Almanya Şansölyesi Olaf Scholz toplantıyı ilk günden beri kınamaktan çekinmemişti. Ocak ayının sonunda Federal Meclis’te yaptığı konuşmada ise “tersine göç” kavramının “Almanya’nın karanlık günlerini hatırlatan bir kavram” olduğunu söylemişti. Ancak AfD, kısmi bir düşüş yaşıyor gibi görünse de anketlerde hala en çok oy alan ikinci parti durumunda.
Halkın AfD’ye karşı sokağa dökülmesi ise başka bir tartışmayı daha su yüzüne çıkarttı. Die Heimat (Anavatan) Partisi, geçtiğimiz haftalarda Almanya Federal Anayasa Mahkemesi tarafından demokrasiye karşı olmakla yargılanıp, partilerin devletten aldığı para yardımından 6 yıl boyunca men edilmişti. Benzer bir durumun AfD’nin başına gelmesinin olasılığı, hatta anayasaya ve demokrasiye karşı olmaktan dolayı AfD’nin kapatılma ihtimali tartışılıyor.

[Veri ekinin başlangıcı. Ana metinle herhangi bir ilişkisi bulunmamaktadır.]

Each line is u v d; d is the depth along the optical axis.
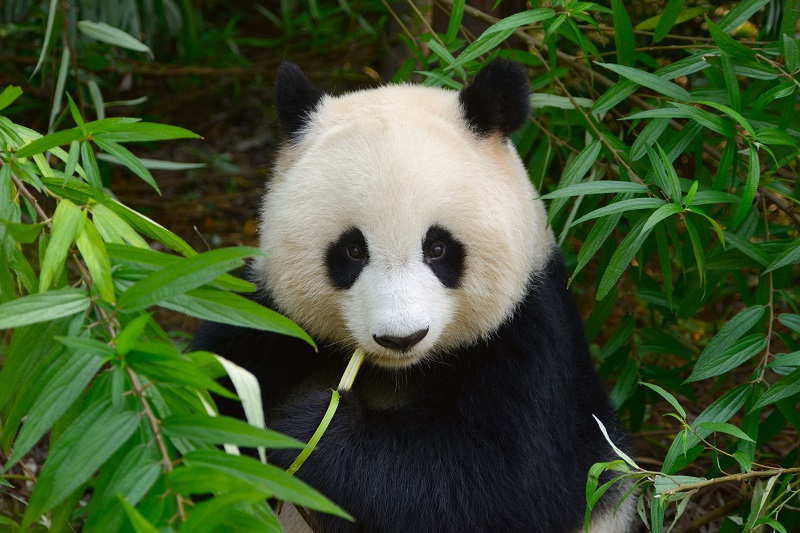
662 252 3.77
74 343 2.05
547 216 3.92
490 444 3.34
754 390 3.52
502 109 3.44
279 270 3.34
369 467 3.26
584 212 4.45
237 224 7.17
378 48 8.10
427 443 3.34
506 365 3.41
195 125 8.33
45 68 6.77
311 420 3.27
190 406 2.32
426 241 3.17
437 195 3.12
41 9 7.26
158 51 8.18
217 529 2.08
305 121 3.44
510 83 3.40
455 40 4.39
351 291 3.22
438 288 3.20
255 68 8.01
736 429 3.09
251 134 8.20
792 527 4.06
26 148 2.69
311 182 3.23
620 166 3.82
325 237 3.20
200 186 7.68
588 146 3.78
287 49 8.43
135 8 6.55
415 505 3.27
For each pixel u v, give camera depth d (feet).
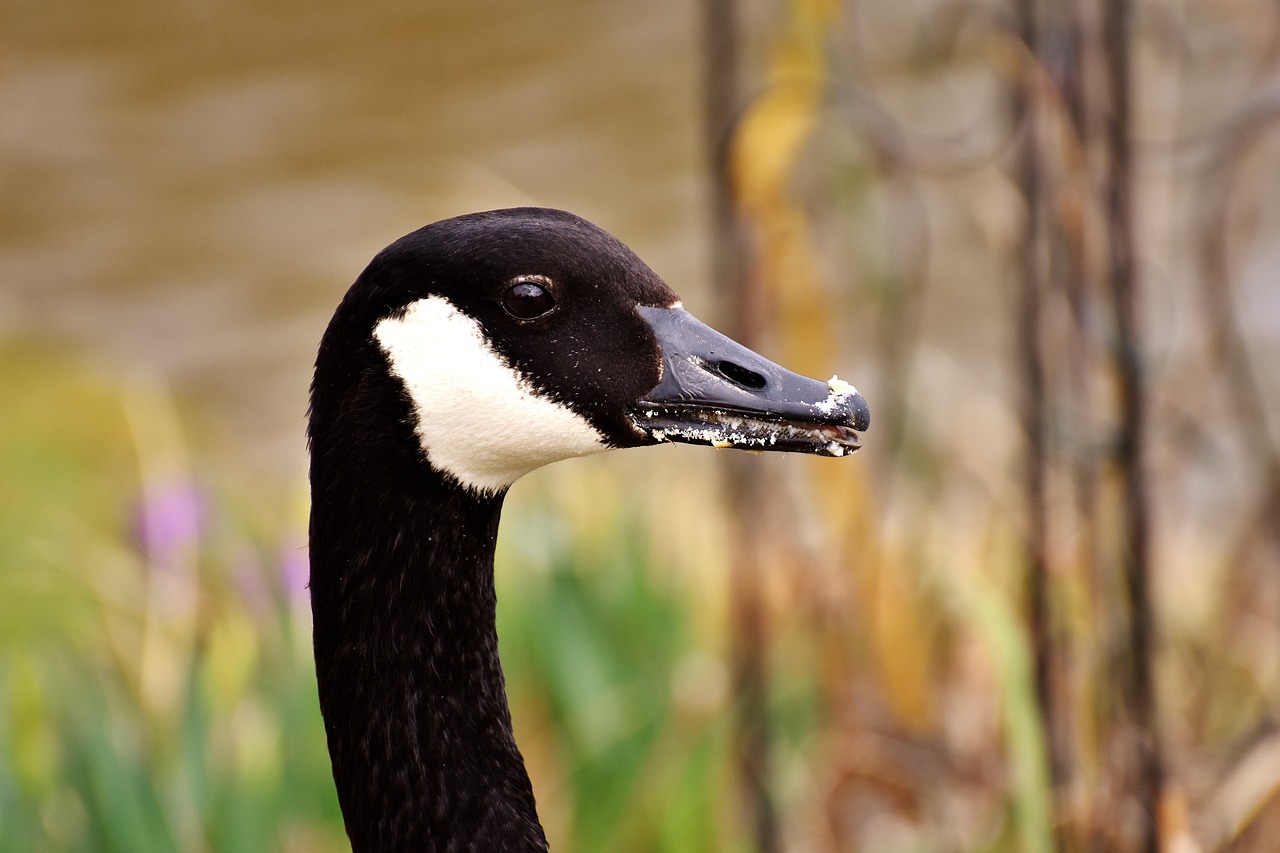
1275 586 33.63
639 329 19.97
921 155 30.83
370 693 20.16
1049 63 26.66
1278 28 30.25
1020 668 28.19
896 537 37.96
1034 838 27.61
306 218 73.15
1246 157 32.40
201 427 63.05
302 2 91.86
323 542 20.11
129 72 86.53
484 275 19.34
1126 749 27.43
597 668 34.40
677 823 31.37
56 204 75.56
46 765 32.04
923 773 34.12
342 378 19.67
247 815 30.04
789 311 30.37
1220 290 32.14
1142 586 26.71
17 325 69.36
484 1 92.58
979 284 58.23
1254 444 34.55
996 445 38.06
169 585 36.09
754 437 19.90
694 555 41.86
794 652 35.94
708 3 30.81
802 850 33.55
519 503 42.63
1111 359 27.45
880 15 58.34
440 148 76.02
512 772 20.89
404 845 20.25
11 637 45.24
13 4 93.45
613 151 74.28
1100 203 26.55
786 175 30.66
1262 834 30.32
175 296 70.85
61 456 59.67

Ancak hükümet ve diğer partiler, olası bir kapatma veya devlet yardımından men edilme durumunun ters tepeceğinden ve AfD’yi daha da güçlendireceğinden korktukları için şimdilik AfD’ye karşı bu yol tercih edilmeyeceğe benziyor.
Çiftçi Protestolarının Önlenemeyen Yükselişi
Avrupa siyaseti üzerine bülten yazmak üzere çıktığım bu yolda, son haftalarda bu bülten gitgide “Avrupalı Çiftçilerin Sesi” gazetesine evrilirken, bu sayıda da hız kesmeyen Fransa’daki çiftçi protestolarından bahsetmem gerekecek. Daha önceki Avrupa Gündemi bültenlerinde de yazdığım üzere Polonya ve Almanya’da çiftçiler Aralık’tan beri grevdeydi.
Polonya’da çiftçiler ile hükümet arasında anlaşma sağlansa da Almanya’da anlaşma sağlanamamış ve protestolar sürmeye devam etmişti. Ocak ayında ise Avrupa çapındaki büyüyen çiftçi protestolarına bir yenisi eklenerek Fransa’da da protestolar başladı.
Ocak ayının ortalarında başlayan çiftçi protestolarının nedeni ise diğer ülkeler ile benzeşiyor. Enflasyon nedeniyle hükümetin çiftçilerden ürünlerinin fiyatlarını düşürmesini istemesi, Avrupa çapında uygulamaya konulan yeşil politikalar ve dizel yakıt fiyatının artması bu nedenlerin başında geliyor. Benzerlikler burada da bitmiyor. Tıpkı Almanya’da gördüğümüz gibi Fransa’da da hükümet geri adım atmış ve çiftçilere verilen dizel için teşviklerin kesilmeyeceğini söylemişti, ancak tüm bunlar protestoları bastırmak için yeterli olmadı.
Almanya’da şahit olduğumuz gibi, Fransız çiftçiler de traktörler ile yolları kapamış, traktörlerle Paris sokaklarına girmeye çalışmıştı. Fransa’da protestoların çığırından çıkmasından korkan Macron hükümeti ise ithal ürünlere karşı çiftçileri koruyacağını ve çiftçilere maddi yardımı arttıracağını açıkladı. Fransız çiftçi sendikaları da hükümetin son açıklamasından sonra bu hafta protestoları durdurma kararı aldı fakat hükümetin olası bir sözünden dönme durumunda protestoların devam edeceğini de söylediler.
Ancak çiftçi protestoları Avrupa’da bitecek gibi gözükmüyor. 1 Şubat’ta gerçekleşen Avrupa Zirvesi öncesi Avrupalı çiftçiler, Brüksel’deki Avrupa Parlamentosu’na yumurtalar ve taşlar fırlattı. Avrupa çapında devam eden protestoların bu denli çoğalmasının en büyük sebebi ise Haziran 2024’te gerçekleşecek olan Avrupa Parlamentosu seçimleri yaklaşırken seslerini duyurmak için politik bir fırsat yakalamış olmalarıydı.
Nitekim öyle de oldu. Çünkü Avrupa Komisyonu Başkanı Ursula von der Leyen; Komisyon’un, çiftçilerin üzerindeki yükü azaltacak bir tasarı üzerinde çalışacağını belirtti. Aynı zamanda 1 Şubat’ta yapılan Avrupa Liderler Zirvesi’nin ardından Ursula von der Leyen, çiftçi lobileri ile buluşup çiftçilerin üzerindeki yükü hafifleteceğini söyledi.